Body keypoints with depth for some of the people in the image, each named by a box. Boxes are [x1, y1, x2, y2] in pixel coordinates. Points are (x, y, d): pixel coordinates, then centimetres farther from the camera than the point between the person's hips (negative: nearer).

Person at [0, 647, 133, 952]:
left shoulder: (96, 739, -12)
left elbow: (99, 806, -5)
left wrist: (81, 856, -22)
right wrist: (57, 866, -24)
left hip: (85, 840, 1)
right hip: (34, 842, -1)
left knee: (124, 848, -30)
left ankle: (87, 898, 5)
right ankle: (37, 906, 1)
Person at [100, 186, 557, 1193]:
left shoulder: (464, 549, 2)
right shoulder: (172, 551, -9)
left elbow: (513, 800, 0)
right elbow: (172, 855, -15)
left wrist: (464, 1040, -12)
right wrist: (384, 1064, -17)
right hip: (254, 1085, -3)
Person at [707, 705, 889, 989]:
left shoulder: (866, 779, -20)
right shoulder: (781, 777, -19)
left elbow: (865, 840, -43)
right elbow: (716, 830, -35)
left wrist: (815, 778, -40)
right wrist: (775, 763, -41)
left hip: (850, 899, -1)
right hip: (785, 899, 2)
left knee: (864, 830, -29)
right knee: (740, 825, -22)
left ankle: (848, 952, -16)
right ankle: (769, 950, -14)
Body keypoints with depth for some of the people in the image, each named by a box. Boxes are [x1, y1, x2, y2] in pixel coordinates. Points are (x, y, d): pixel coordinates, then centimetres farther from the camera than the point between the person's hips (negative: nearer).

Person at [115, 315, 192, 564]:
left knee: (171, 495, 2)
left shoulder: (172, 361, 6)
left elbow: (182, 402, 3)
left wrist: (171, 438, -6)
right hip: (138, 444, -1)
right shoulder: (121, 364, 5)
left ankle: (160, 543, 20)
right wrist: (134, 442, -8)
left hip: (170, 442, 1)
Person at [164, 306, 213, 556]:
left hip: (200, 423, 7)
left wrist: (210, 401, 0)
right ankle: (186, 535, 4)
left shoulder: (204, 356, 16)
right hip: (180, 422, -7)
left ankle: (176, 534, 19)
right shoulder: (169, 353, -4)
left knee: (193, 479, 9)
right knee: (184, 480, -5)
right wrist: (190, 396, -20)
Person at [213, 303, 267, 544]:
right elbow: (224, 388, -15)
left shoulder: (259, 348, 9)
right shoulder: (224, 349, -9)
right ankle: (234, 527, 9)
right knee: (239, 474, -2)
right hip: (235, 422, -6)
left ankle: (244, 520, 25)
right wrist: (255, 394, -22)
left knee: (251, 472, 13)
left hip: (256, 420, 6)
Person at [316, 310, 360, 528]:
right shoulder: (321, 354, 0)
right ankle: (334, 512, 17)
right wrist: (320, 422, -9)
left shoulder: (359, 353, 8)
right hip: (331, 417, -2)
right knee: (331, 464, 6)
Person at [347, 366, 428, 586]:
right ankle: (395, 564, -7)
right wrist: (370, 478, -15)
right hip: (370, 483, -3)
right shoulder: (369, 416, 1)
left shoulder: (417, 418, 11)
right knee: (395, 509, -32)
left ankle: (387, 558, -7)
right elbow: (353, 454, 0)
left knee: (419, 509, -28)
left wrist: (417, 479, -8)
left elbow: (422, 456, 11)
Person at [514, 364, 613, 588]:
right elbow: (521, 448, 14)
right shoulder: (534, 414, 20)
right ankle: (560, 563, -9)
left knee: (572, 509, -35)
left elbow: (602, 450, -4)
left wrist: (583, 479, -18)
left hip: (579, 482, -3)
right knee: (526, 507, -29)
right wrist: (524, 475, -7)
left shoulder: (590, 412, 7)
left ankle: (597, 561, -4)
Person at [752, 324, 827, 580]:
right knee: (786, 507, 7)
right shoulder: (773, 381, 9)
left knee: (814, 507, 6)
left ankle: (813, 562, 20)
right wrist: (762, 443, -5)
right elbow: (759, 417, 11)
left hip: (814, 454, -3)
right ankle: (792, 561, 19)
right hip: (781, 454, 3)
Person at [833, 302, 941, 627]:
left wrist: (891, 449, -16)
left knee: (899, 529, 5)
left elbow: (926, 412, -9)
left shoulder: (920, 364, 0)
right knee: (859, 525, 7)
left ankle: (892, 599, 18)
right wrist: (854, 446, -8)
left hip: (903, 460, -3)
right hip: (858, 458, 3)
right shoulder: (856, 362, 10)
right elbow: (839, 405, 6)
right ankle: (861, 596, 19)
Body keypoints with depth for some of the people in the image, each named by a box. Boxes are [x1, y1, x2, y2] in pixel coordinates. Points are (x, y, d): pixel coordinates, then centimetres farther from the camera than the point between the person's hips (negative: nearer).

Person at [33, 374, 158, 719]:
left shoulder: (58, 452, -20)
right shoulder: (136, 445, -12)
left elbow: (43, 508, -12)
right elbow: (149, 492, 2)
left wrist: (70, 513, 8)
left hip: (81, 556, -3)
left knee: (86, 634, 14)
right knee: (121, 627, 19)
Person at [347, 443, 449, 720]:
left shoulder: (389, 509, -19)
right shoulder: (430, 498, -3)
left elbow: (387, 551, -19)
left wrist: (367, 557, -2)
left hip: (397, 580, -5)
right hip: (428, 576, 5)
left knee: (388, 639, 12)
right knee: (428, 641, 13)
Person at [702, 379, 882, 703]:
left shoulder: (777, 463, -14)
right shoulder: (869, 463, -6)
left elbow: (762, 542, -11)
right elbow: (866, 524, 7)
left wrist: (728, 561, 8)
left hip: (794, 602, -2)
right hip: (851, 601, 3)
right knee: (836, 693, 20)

### TASK STATEMENT
After locating the line with "right knee: (786, 507, 7)" in the material above, return it and each line after it exactly, ending at the line with "right knee: (121, 627, 19)".

### SOLVED PROBLEM
right knee: (786, 507, 7)
right shoulder: (773, 381, 9)
left knee: (814, 507, 6)
left ankle: (813, 562, 20)
right wrist: (762, 443, -5)
right elbow: (759, 417, 11)
left hip: (814, 454, -3)
right ankle: (792, 561, 19)
right hip: (781, 454, 3)
Person at [833, 302, 941, 627]:
left wrist: (891, 449, -16)
left knee: (899, 529, 5)
left elbow: (926, 412, -9)
left shoulder: (920, 364, 0)
right knee: (859, 525, 7)
left ankle: (892, 599, 18)
right wrist: (854, 446, -8)
left hip: (903, 460, -3)
right hip: (858, 458, 3)
right shoulder: (856, 362, 10)
right elbow: (839, 405, 6)
right ankle: (861, 596, 19)
Body keypoints with depth for some of the people in the image, each named by a box. Boxes are [x1, y1, x2, y2] in pixel coordinates. Points are (x, y, d): pixel coordinates, then centimetres farther from the camera than the point between the person's hips (negative: nearer).

Person at [33, 374, 158, 719]:
left shoulder: (58, 452, -20)
right shoulder: (136, 445, -12)
left elbow: (43, 508, -12)
right elbow: (149, 492, 2)
left wrist: (70, 513, 8)
left hip: (81, 556, -3)
left knee: (86, 634, 14)
right knee: (121, 627, 19)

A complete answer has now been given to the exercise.